Obama's opening shot in his war on religion was his comment at a San Francisco fundraiser in 2008 that "bitter" Americans in small towns were clinging to "religion" out of frustration. Contained within that one remark was the seed of secularist bigotry toward the religious that would come to full and ugly flower in his first term.
Paul Ryan, casting himself as the "Catholic deer hunter," reminded voters on the campaign trail this week of Obama's antipathy for the religious. Speaking at a Pennsylvania steel mill on Tuesday, he said, "Remember this other time when he said people want to cling to their guns and religion? Hey, I'm a Catholic deer hunter, I'm happy to be clinging to my guns and religion."
Ryan's remark builds on a theme that the Romney campaign unveiled in an ad earlier this month about Obama's "war on religion." That ad drew upon images of Romney's recent trip to Poland, where he recalled Pope John Paul II's struggle against godless ideologies. "Be not afraid," said Romney, repeating the words that the late Holy Father invoked against the communists. The ad highlighted that "President Obama used his health care plan to declare war on religion, forcing religious institutions to go against their faith."
The ad then asked: "When religious freedom is threatened, who do you want to stand with?"
Obama's allies on the left immediately denounced the ad, calling it a vicious distortion of the record. But it is not. The record is replete with examples of Obama's war on religious freedom. Indeed, Romney and Ryan should not only keep running this ad but even broaden it beyond the ObamaCare contraceptive mandate. That is the most obvious and egregious violation of the American people's religious liberty, but there have been many more in Obama's first term.
Romney and Ryan could mention the attempt by Obama's Equal Employment Opportunity Commission (EEOC) to dictate employment policy at a Missouri Lutheran church and school -- a stance so aggressively secularist that the Supreme Court struck it down 9 to 0. Even Elena Kagan couldn't believe her ears when Obama's Justice Department lawyer, Leondra Kruger, tried to argue that the church's choice of ministers and teachers did not enjoy First Amendment protections and thus the EEOC had the right to force it to rehire a minister/teacher fired for insubordination.
Kagan told Kruger that she found "it amazing that you think that neither the Free Exercise Clause nor the Establishment Clause has anything to say about a church's relationship with its own employees."

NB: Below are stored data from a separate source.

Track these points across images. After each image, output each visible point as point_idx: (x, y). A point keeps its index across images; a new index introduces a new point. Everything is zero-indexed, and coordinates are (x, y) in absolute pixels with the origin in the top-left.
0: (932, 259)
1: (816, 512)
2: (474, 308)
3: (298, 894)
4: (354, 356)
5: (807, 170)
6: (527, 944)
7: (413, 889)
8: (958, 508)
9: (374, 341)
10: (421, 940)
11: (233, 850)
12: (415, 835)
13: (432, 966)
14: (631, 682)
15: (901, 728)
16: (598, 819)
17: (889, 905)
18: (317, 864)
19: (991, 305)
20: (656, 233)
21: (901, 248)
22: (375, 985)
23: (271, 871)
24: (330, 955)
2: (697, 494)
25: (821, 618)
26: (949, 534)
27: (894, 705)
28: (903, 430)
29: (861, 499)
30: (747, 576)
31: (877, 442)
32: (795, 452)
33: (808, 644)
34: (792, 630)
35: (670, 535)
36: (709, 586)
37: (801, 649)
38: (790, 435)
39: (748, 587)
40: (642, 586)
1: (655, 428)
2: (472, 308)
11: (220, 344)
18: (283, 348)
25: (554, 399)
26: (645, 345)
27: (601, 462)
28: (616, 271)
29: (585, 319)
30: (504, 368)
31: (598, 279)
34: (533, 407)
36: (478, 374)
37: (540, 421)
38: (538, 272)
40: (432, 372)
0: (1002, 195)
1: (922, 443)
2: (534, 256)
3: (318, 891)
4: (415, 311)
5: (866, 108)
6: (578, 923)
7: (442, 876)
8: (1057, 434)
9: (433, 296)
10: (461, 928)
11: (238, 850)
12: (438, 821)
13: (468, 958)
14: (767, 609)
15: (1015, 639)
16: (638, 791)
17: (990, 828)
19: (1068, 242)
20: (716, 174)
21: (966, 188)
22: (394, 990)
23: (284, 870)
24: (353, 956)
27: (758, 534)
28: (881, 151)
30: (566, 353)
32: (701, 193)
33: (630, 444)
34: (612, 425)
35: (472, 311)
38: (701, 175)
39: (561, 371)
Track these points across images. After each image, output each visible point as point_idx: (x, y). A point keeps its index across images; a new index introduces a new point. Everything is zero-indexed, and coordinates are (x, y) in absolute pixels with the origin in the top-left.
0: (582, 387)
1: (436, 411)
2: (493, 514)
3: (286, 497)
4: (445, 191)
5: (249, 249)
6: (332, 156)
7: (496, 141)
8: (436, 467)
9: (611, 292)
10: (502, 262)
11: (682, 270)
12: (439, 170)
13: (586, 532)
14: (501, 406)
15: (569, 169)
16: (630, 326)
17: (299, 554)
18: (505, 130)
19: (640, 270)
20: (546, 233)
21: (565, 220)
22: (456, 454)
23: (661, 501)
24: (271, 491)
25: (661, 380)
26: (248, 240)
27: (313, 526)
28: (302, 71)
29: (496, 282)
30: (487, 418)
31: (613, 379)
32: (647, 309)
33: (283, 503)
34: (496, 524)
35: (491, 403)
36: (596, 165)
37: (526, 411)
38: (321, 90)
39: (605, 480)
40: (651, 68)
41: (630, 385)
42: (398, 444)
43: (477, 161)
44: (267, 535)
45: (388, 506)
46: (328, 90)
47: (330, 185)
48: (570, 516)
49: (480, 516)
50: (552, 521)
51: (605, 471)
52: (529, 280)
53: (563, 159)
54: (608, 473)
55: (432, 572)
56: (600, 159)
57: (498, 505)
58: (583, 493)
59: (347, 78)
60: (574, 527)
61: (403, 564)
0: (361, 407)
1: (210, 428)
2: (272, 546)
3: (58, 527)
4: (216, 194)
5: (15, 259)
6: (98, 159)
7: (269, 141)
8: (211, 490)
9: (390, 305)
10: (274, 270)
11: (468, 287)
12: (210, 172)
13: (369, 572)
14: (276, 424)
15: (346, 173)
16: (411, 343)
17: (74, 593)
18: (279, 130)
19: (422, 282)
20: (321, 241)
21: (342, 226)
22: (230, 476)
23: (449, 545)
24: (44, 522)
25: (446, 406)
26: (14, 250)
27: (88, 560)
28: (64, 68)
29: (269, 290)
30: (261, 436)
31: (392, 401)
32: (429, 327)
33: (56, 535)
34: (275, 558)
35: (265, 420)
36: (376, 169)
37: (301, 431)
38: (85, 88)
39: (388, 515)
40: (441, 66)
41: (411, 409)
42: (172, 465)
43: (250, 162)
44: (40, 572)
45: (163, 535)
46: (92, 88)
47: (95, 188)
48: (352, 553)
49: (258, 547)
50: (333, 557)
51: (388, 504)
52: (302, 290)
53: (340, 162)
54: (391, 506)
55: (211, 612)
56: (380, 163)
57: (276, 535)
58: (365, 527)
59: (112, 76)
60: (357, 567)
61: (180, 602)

One of Obama's EEOC commissioners, Chai Feldblum, a self-described radical gay-rights activist, has even argued that the traditional understanding of "belief liberty" is an outmoded concept. "Protecting one group's identity liberty may, at times, require that we burden others' belief liberty. This is an inherent and irreconcilable reality of our complex society," Feldblum has written.
Romney and Ryan could also note Obama's campaign to drive traditionally Christian chaplains and privates out of the military. As quoted by the Washington Times in 2010, Lieutenant General Thomas P. Bostick, the Army's deputy chief of staff in charge of personnel, made it clear that Christians who object to Obama's gay-rights agenda are no longer welcome in the military: "Unfortunately, we have a minority of service members who are still racists and bigoted and you will never be able to get rid of all of them... But these people opposing this new policy [in favor of openly serving gays] will need to get with the program, and if they can't, they need to get out."
Admiral Michael Mullen, the former chairman of the Joint Chiefs of Staff, made a similar comment to a military chaplain opposed to the elimination of the Don't Ask, Don't Tell policy. "If you cannot get in line, resign your commission," he told the Christian chaplain. In a second Obama term, expect Christian chaplains and privates to be court-martialed.
Romney and Ryan could highlight as well Obama's secularizing of the judiciary. He is stacking the courts with judges who view the First Amendment through an atheistic prism. As Alabama Senator Jeff Sessions has put it, all of Obama's judicial nominees seem to share the "ACLU chromosome." Perhaps the most grimly comic example of Obama's style of judge is Michael Urbanski, who sits on a federal court in Virginia, where he recently ordered that the Ten Commandments be edited down to Six Commandments to exclude the ones that mention God.
Obama's aside at that 2008 San Francisco fundraiser was no accident. It reflected his deeply ingrained philosophy of secularism that sees religion as an "opium of the people," to use Marx's phrase, that the president thinks bigger and bigger government will one day wean them off. Romney's Catholic deer hunter will bag many voters if he keeps targeting it.